IT barely registers as a footnote in the annals of Irish music history but it’s a story that has its roots firmly in West Belfast and is set to be replayed to audiences in Belfast, Liverpool, London and Glasgow this autumn.
After his band St Vitus Dance went on extended hiatus at the tail end of the 1980s, singer-songwriter Noel Burke from the Glen Road was recruited by the remaining members of legendary English band Echo & the Bunnymen to replace lead singer Ian McCulloch who had left to pursue a solo career.
And although the Liverpool four-piece were one of the most influential post-punk British bands of their generation with hits including Killing Moon, Never Stop and The Cutter, as well as the classic album Ocean Rain, Noel’s association with the Bunnymen has been much overlooked and is one of the lesser-known stories from the Irish music scene of that period.
The Gransha man spent three years fronting Echo & the Bunnymen, touring Europe and America and releasing the album Reverberation as well as several singles before the line-up was dissolved in 1992. Although unfairly dismissed by UK critics at the time, the Geoff Emerick produced album did well in America and has gone on to quietly achieve cult status among Bunnymen fans as a psychedelia tinged classic, selling 60,000 copies in the States alone.

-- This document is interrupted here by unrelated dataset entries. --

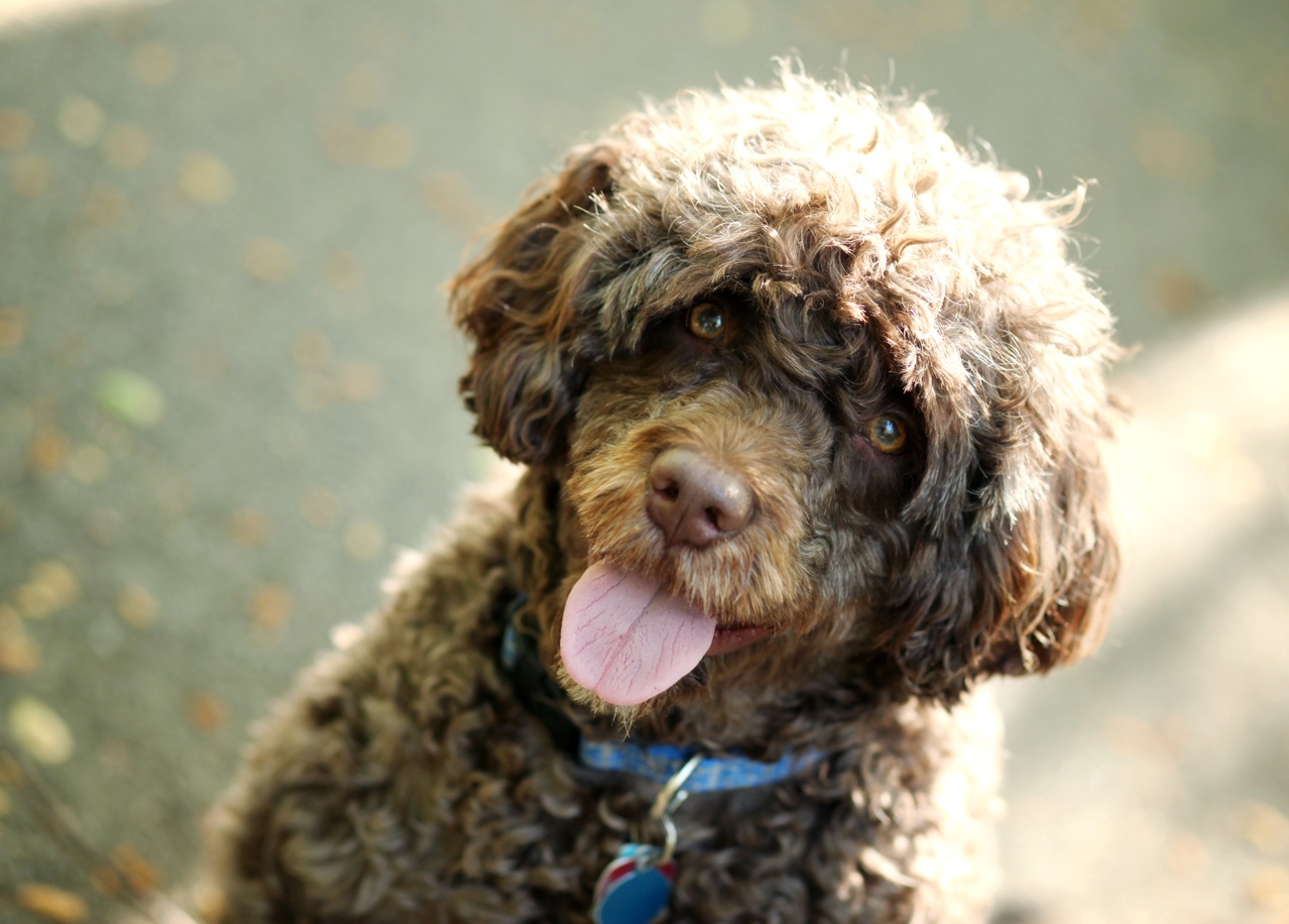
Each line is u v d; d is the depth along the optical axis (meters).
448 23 6.21
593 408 2.13
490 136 5.64
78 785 3.18
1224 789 4.26
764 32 6.72
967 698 2.54
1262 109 7.45
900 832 2.36
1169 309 6.02
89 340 4.28
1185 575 4.97
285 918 2.57
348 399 4.46
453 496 3.66
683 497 1.85
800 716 2.31
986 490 2.06
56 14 5.50
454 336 4.78
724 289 2.01
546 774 2.30
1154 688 4.53
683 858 2.31
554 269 2.27
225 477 4.07
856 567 2.10
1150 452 5.42
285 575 3.89
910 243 1.98
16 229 4.55
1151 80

For those who have never had the opportunity to see the album performed live that’s all about to change. In the autumn Noel Burke, along with the reformed St Vitus Dance, are set to perform Reverberation when they embark on a tour taking in Belfast, Liverpool, Glasgow and London where they will play the album live, 35 years after it was first released.
Noel Burke, with Pete Hesketh on drums, performing last year at the Liverpool Philharmonic Music Rooms
But to really tell this remarkable story we have to go back even further, back to the summer of 1981 and the music room in St Mary’s Grammar School on the Glen Road when St Vitus Dance were formed.
“I had just left a band called Positive Action where I played bass. They booted me out because I was rubbish," laughs Noel. "They eventually broke up and Pete Hesketh who was the drummer with Positive Action said to me, why don’t you sing instead of playing the bass. So, there was me and him and another guy called Paul Burke and we decided we’d get a band together. We got a keyboard player, Hadyn Boyle, who is still with us.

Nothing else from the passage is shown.